I think that's a decent excuse for leaving New York. I think most people are gonna be OK with that.
I thought so. My mother-in-law wasn’t so sure when I took her grandkids for a few years, but now she's got ’em back, so it's OK. (Laughs.)
You were chairman of the president's Hurricane Sandy Rebuilding Task Force. What do you think is the best way to protect New York from future storms? And do you support the seawall proposal?
There is no silver bullet. Unfortunately, I've seen disasters and had to respond to them – tornadoes, floods – not only all over the country, but all over the world, and developed deep expertise in the ways that we can better protect communities from climate change and extreme weather. There is no single answer. It is deep and sustained work with local communities. And one of the most important things is that if you just focus on the once-in-a-lifetime storm, the one-in-a-hundred-year storm, you're missing an opportunity to improve neighborhoods every other day of those hundred years when that storm doesn't hit.
The other important lesson I learned is that those who are most vulnerable from storms and climate change are those who are most vulnerable in everyday life. So our first priority as we're thinking about protecting cities and communities has to be for low-income folks, for seniors, for a whole range of other groups that are vulnerable every day of the year, not just when bad weather comes.
I was reading The Real Deal's coverage of your campaign announcement, and it seemed like the real estate industry can barely contain its glee. Are you going to be positioning yourself as more friendly to the to the real estate industry than the current crop of mayoral candidates?
Let me go back to my history and my record. I started working at the National Coalition for the Homeless. I worked at a nonprofit organization in the Bronx, rebuilding neighborhoods that had been devastated by the crisis I watched as a kid growing up in New York City. And I spent my entire life making sure that housing wasn't just a private market good, which was making somebody as much money as possible.
Good housing is something that determines all the opportunity in a person's life. It not only determines whether your child has a safe place to sleep at night and to get their homework done – where you live determines where your kids go to school, your opportunity for jobs, your public safety, your health care. And so I am considering this run for mayor because I am deeply committed to making sure that housing is first and foremost something that allows New Yorkers to be in New York, to stay in their neighborhoods and to afford this city. And that's what my entire career has been about.
Mayoral candidates Corey Johnson and Scott Stringer are both declining contributions from real estate, and Johnson is also declining money from lobbyists. Are you planning to decline any type of donation?

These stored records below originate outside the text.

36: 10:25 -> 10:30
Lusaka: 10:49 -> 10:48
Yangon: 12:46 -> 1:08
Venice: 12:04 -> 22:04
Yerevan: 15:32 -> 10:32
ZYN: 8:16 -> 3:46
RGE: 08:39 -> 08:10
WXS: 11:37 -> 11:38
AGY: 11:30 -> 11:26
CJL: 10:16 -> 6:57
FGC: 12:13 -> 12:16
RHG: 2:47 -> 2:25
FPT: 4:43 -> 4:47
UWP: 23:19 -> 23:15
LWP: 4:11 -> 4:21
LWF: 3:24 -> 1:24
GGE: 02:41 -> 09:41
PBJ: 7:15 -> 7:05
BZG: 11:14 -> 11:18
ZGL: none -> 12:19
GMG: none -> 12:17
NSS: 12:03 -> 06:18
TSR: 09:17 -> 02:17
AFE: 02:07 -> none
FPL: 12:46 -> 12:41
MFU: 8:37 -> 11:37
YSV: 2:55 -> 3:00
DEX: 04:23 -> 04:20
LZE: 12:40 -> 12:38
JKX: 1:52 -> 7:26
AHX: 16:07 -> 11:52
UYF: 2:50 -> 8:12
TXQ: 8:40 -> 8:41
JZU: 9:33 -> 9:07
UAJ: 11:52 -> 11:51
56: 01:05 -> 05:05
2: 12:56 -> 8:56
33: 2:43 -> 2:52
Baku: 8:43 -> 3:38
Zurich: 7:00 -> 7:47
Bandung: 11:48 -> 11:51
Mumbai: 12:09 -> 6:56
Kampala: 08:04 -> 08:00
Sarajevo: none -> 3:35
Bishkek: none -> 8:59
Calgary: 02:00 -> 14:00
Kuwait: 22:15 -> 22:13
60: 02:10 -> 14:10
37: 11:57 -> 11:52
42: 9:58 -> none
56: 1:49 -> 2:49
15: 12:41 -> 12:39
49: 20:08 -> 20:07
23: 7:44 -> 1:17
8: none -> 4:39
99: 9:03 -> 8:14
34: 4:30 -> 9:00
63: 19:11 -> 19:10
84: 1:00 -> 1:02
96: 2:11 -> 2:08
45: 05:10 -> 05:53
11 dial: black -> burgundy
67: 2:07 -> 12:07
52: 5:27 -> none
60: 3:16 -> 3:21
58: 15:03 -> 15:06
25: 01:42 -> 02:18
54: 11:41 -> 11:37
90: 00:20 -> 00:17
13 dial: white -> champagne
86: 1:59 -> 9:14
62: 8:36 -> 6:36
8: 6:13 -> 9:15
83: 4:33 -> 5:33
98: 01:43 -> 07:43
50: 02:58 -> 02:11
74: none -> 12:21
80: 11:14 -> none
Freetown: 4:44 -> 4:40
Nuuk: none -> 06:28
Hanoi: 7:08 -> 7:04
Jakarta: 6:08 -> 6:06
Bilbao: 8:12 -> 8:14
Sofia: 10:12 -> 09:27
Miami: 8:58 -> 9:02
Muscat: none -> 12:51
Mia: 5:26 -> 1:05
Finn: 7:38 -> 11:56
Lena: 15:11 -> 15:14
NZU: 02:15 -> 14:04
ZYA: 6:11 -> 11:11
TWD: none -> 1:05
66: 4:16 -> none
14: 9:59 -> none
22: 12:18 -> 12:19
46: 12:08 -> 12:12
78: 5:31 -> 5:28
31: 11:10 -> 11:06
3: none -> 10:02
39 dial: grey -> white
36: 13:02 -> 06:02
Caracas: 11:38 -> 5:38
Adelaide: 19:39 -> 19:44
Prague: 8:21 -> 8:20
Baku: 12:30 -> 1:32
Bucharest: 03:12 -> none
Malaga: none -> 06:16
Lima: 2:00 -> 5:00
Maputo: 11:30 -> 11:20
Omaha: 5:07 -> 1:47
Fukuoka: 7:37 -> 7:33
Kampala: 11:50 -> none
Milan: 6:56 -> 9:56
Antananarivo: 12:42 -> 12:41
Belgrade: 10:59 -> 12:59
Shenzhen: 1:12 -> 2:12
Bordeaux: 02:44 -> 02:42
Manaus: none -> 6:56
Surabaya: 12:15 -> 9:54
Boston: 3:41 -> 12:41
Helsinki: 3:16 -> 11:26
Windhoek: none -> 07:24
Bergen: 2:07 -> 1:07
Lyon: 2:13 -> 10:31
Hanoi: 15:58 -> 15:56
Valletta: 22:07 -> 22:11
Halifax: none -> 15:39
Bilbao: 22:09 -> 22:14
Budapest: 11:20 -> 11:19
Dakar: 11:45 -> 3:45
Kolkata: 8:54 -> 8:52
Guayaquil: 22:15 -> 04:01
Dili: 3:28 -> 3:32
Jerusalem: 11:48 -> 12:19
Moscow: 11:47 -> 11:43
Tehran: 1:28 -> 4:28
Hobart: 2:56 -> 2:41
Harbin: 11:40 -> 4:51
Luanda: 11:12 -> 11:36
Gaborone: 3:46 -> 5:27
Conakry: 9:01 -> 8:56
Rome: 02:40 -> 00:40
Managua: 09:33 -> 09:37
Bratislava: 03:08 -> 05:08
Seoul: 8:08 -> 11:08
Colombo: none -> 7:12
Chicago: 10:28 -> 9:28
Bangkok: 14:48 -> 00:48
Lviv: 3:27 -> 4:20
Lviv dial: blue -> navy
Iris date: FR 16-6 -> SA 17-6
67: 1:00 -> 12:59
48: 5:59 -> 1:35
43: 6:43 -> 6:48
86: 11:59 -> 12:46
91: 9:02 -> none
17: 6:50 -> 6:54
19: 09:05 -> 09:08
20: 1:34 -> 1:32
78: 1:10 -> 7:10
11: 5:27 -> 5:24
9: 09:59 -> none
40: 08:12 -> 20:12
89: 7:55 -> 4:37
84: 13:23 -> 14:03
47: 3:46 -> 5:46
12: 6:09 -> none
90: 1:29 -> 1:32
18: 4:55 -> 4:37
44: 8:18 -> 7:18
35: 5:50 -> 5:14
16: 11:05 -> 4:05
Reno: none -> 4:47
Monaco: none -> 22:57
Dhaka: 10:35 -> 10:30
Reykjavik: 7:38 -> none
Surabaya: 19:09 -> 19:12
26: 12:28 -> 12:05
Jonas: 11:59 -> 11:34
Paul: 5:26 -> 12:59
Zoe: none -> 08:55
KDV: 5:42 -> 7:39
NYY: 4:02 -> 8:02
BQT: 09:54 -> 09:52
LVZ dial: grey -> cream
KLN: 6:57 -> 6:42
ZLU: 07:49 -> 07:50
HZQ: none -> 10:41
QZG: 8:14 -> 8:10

I filed only yesterday. I have not gotten into the tactics. I don't want to get into the tactics of the race here. So I'd be happy to talk about that at a later point when it makes sense.
I found in an old biography that you were on the bridge team at Dalton. Are there any other politicians who you think could beat you at bridge?
It's been a long long time (laughs). I'm not sure I'd even remember how to play a hand at this point. But look, I was budget director. I'm definitely a numbers guy. I oversaw a $4 trillion budget for the United States of America. And I am somebody who's deeply committed to evidence-based management in government and making government work by managing by the facts.
When I was at HUD, one of the reasons that we were able to cut homelessness dramatically across the country is I started something called HUDStat, which was modeled on the original CompStat from New York City. But I also saw that at the end of the day, I could only give those tools (to municipalities). Local government is where the rubber meets the road. It's where the actual decisions are made that decide whether a place makes progress on issues like homelessness or not. And it's one of the things that has made me look seriously at running for mayor in New York City.